DATA EXCERPT below:

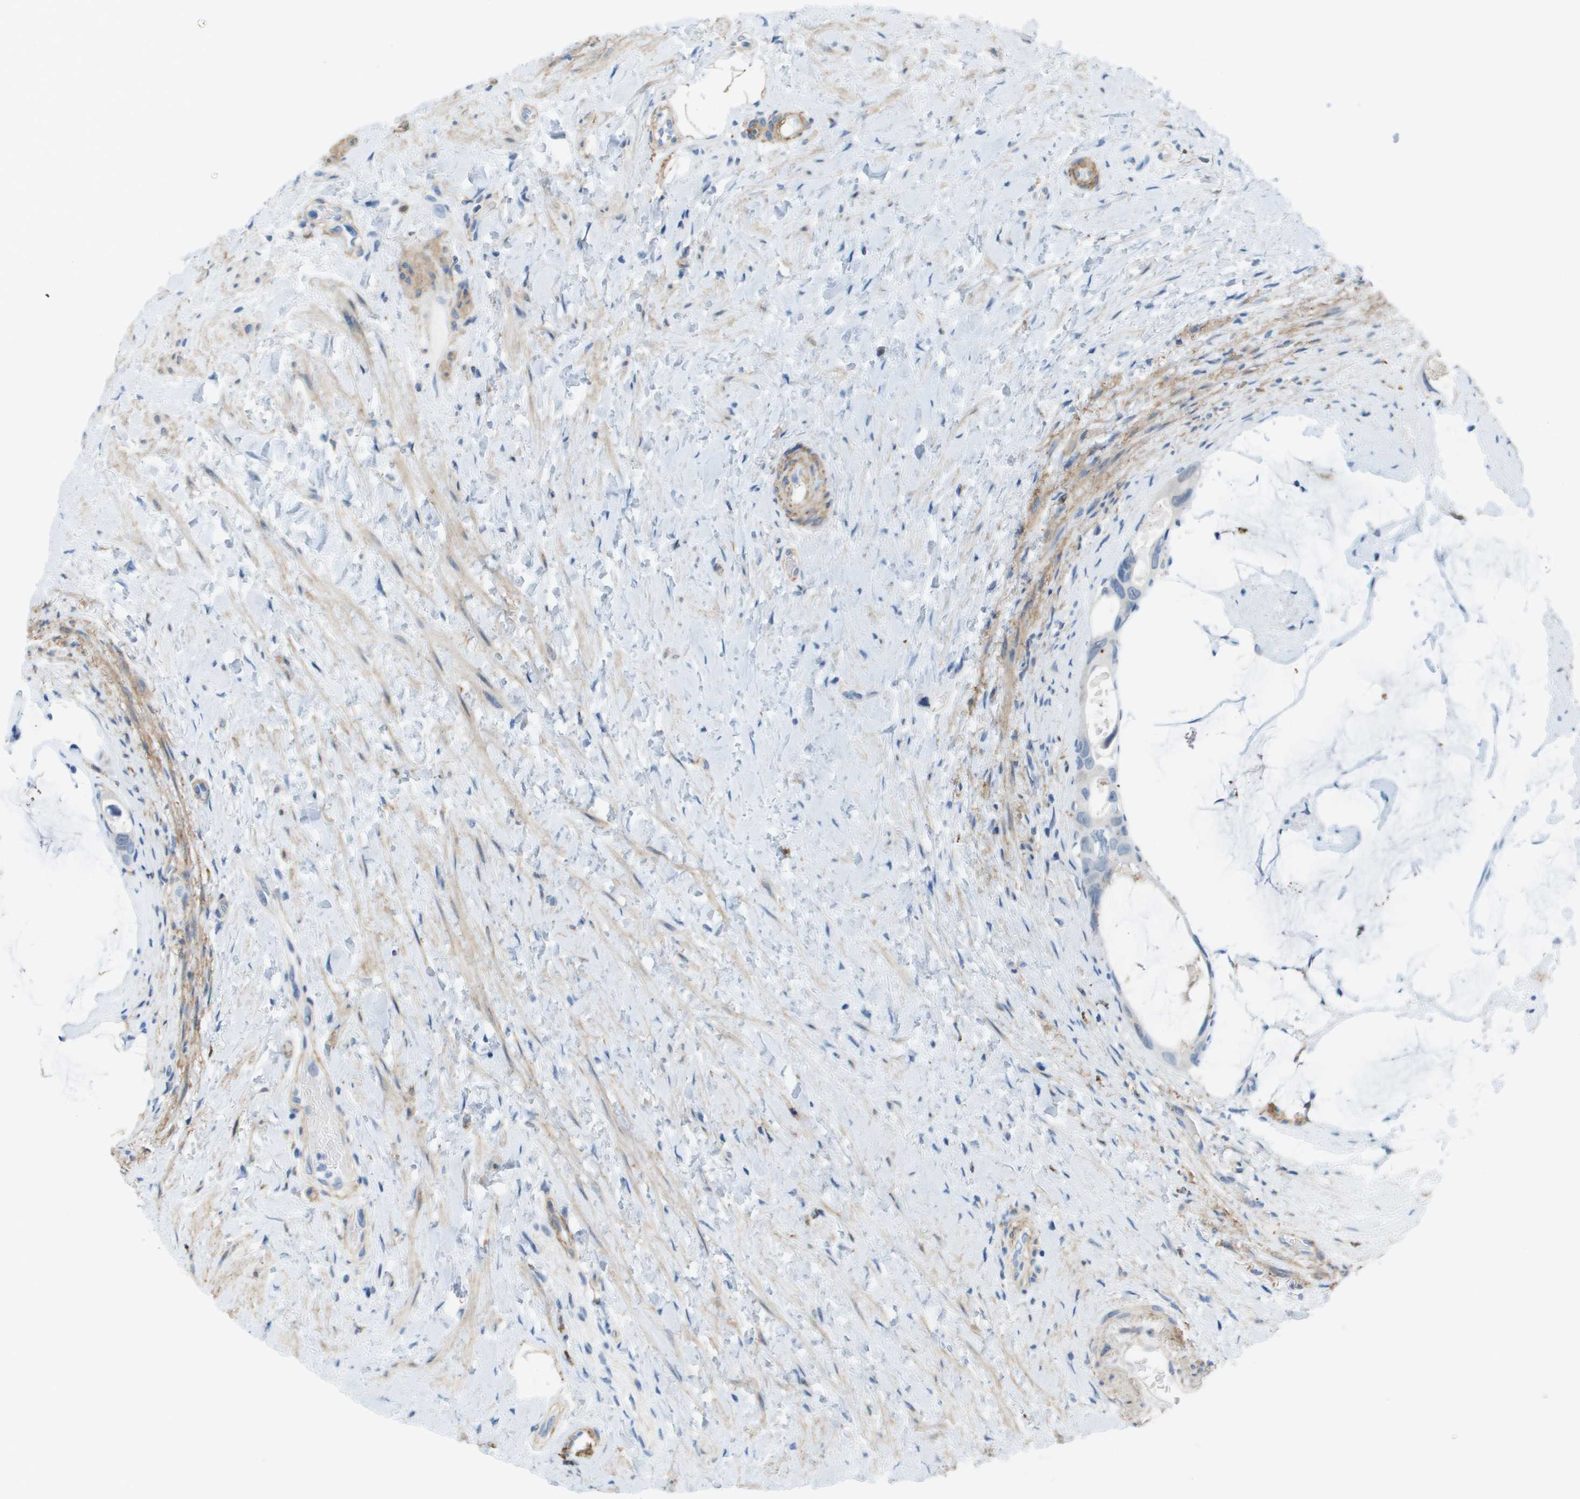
{"staining": {"intensity": "negative", "quantity": "none", "location": "none"}, "tissue": "colorectal cancer", "cell_type": "Tumor cells", "image_type": "cancer", "snomed": [{"axis": "morphology", "description": "Adenocarcinoma, NOS"}, {"axis": "topography", "description": "Rectum"}], "caption": "Micrograph shows no protein expression in tumor cells of colorectal cancer (adenocarcinoma) tissue.", "gene": "ZBTB43", "patient": {"sex": "male", "age": 51}}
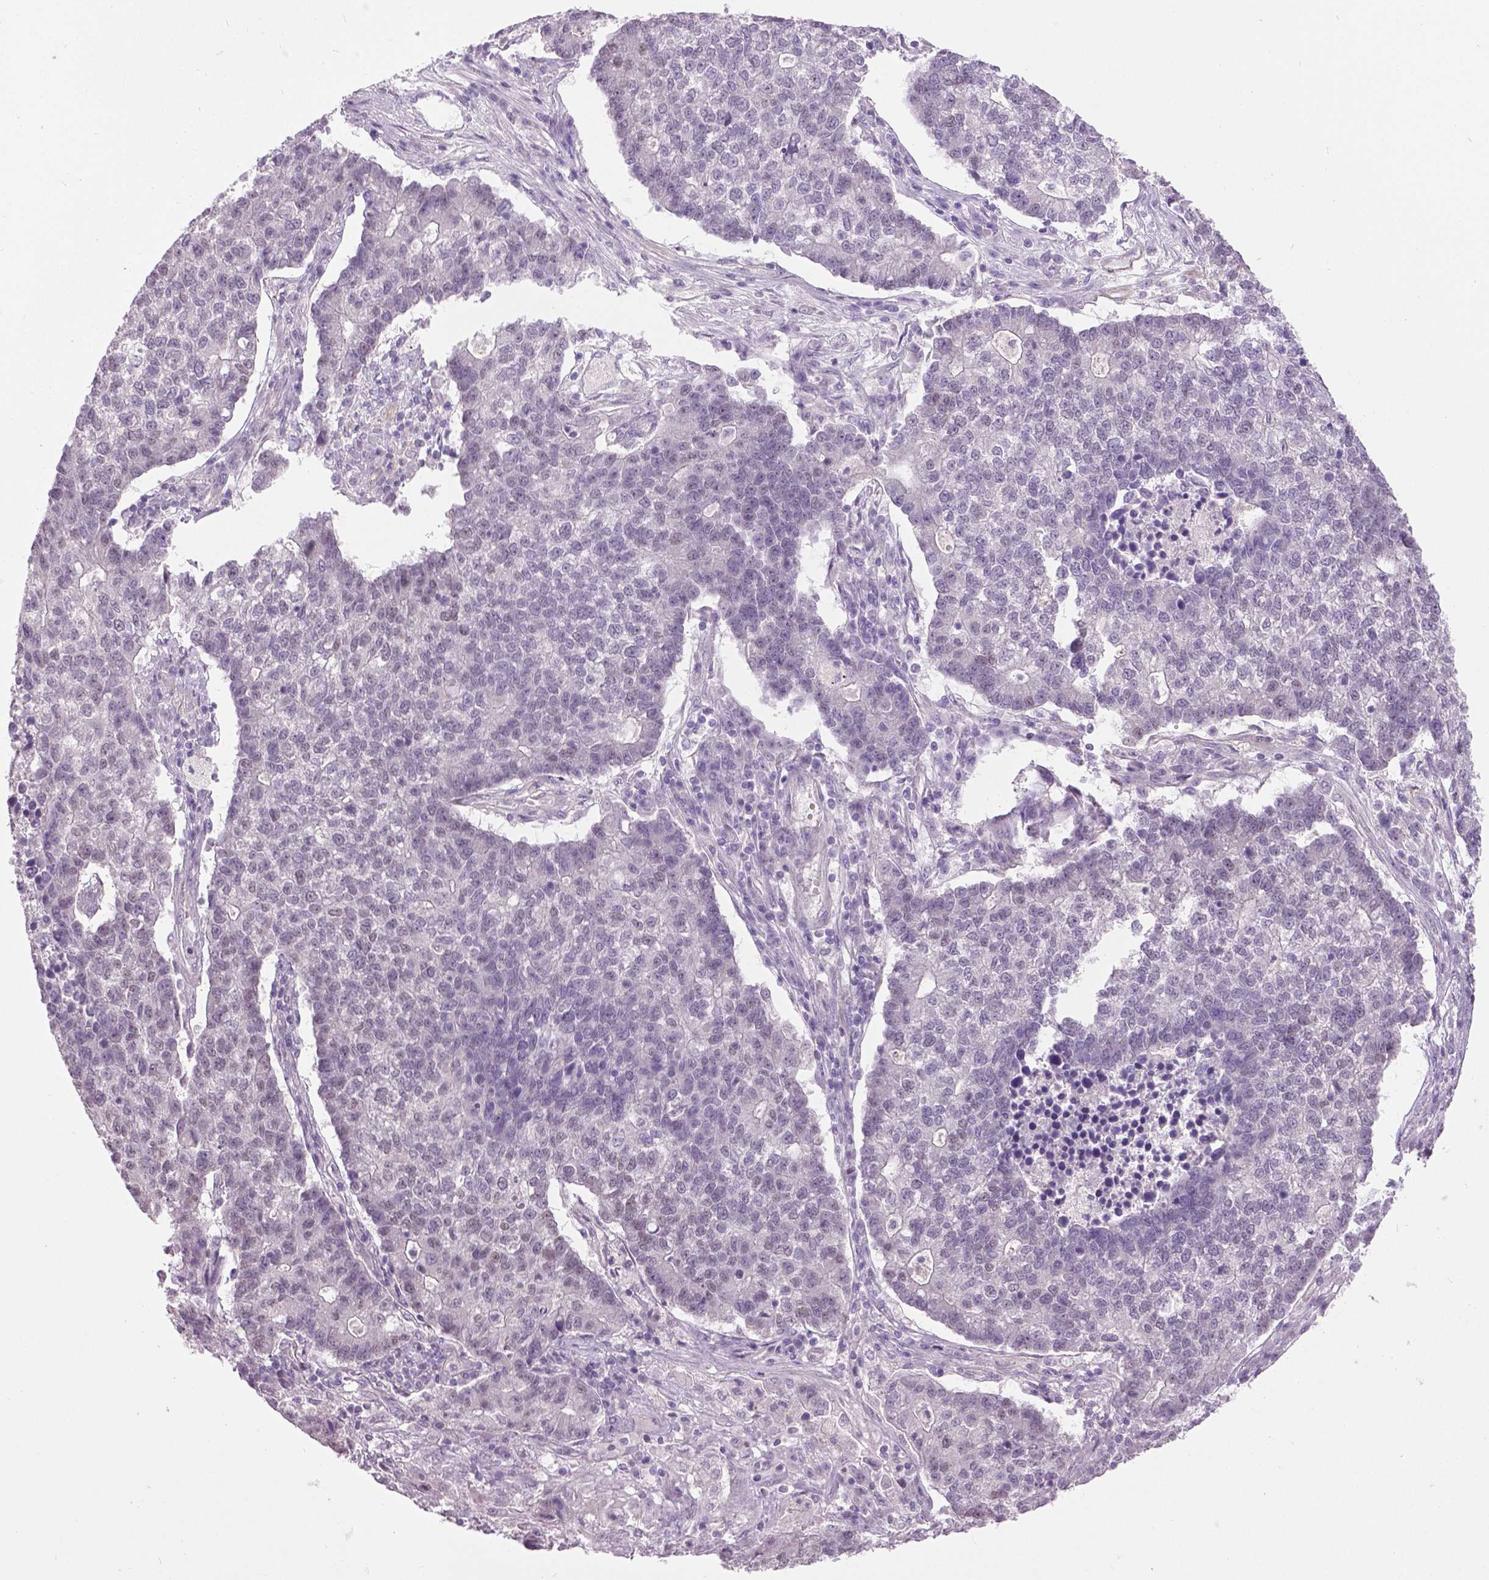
{"staining": {"intensity": "negative", "quantity": "none", "location": "none"}, "tissue": "lung cancer", "cell_type": "Tumor cells", "image_type": "cancer", "snomed": [{"axis": "morphology", "description": "Adenocarcinoma, NOS"}, {"axis": "topography", "description": "Lung"}], "caption": "A histopathology image of human lung adenocarcinoma is negative for staining in tumor cells. (IHC, brightfield microscopy, high magnification).", "gene": "FOXA1", "patient": {"sex": "male", "age": 57}}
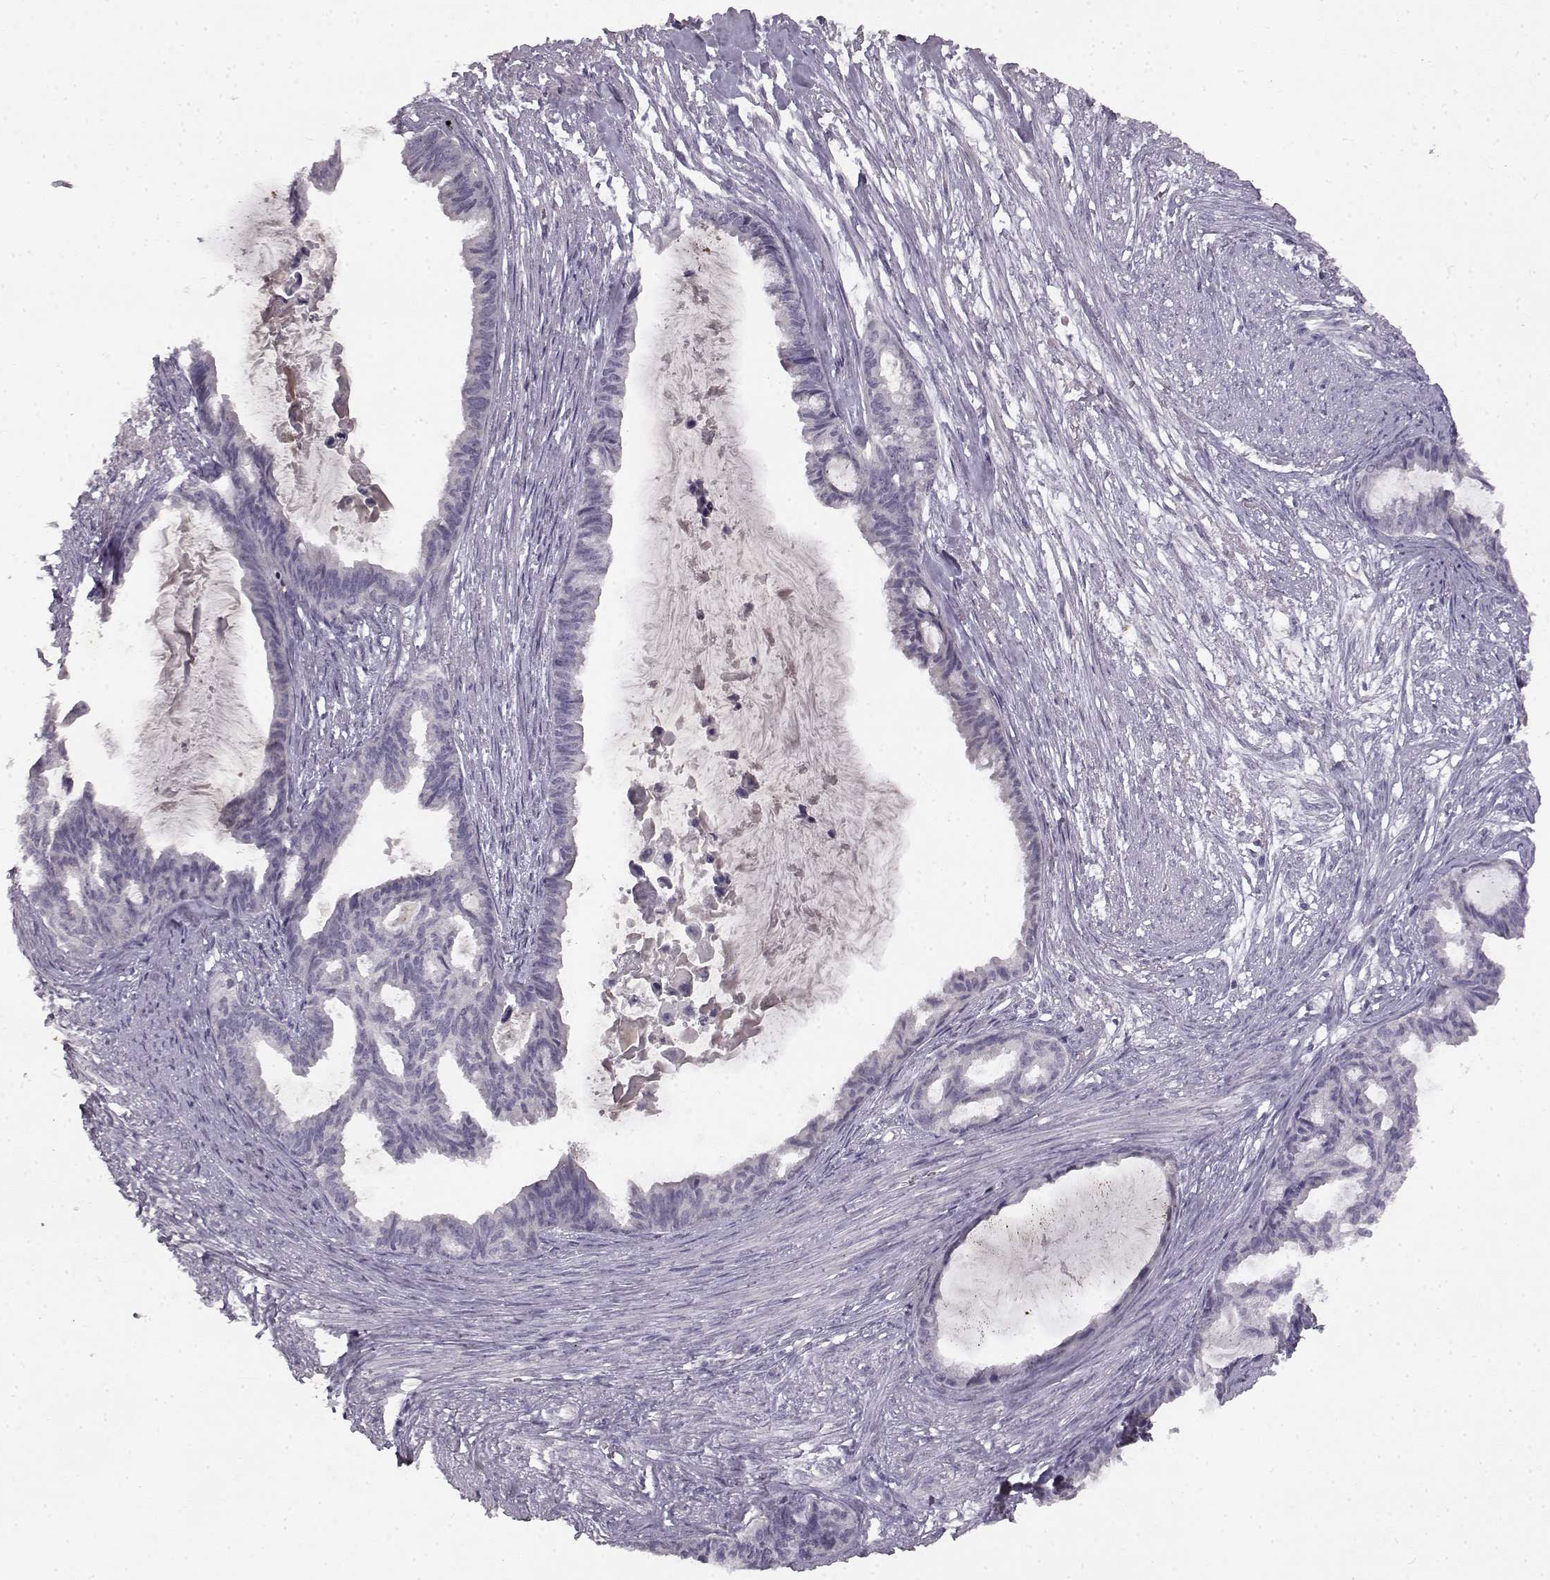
{"staining": {"intensity": "negative", "quantity": "none", "location": "none"}, "tissue": "endometrial cancer", "cell_type": "Tumor cells", "image_type": "cancer", "snomed": [{"axis": "morphology", "description": "Adenocarcinoma, NOS"}, {"axis": "topography", "description": "Endometrium"}], "caption": "The photomicrograph demonstrates no significant expression in tumor cells of adenocarcinoma (endometrial). The staining was performed using DAB (3,3'-diaminobenzidine) to visualize the protein expression in brown, while the nuclei were stained in blue with hematoxylin (Magnification: 20x).", "gene": "SPAG17", "patient": {"sex": "female", "age": 86}}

End of DATA EXCERPT.

The full listing must come back exactly as written, with its pictures left out.

{"staining": {"intensity": "negative", "quantity": "none", "location": "none"}, "tissue": "colorectal cancer", "cell_type": "Tumor cells", "image_type": "cancer", "snomed": [{"axis": "morphology", "description": "Adenocarcinoma, NOS"}, {"axis": "topography", "description": "Rectum"}], "caption": "Micrograph shows no protein expression in tumor cells of colorectal cancer (adenocarcinoma) tissue.", "gene": "ZBTB43", "patient": {"sex": "male", "age": 51}}
{"staining": {"intensity": "negative", "quantity": "none", "location": "none"}, "tissue": "lung cancer", "cell_type": "Tumor cells", "image_type": "cancer", "snomed": [{"axis": "morphology", "description": "Adenocarcinoma, NOS"}, {"axis": "topography", "description": "Lung"}], "caption": "A histopathology image of human lung adenocarcinoma is negative for staining in tumor cells. (IHC, brightfield microscopy, high magnification).", "gene": "FOXA1", "patient": {"sex": "male", "age": 57}}
{"staining": {"intensity": "negative", "quantity": "none", "location": "none"}, "tissue": "endometrial cancer", "cell_type": "Tumor cells", "image_type": "cancer", "snomed": [{"axis": "morphology", "description": "Adenocarcinoma, NOS"}, {"axis": "topography", "description": "Endometrium"}], "caption": "The photomicrograph demonstrates no significant expression in tumor cells of adenocarcinoma (endometrial). The staining was performed using DAB (3,3'-diaminobenzidine) to visualize the protein expression in brown, while the nuclei were stained in blue with hematoxylin (Magnification: 20x).", "gene": "SPAG17", "patient": {"sex": "female", "age": 86}}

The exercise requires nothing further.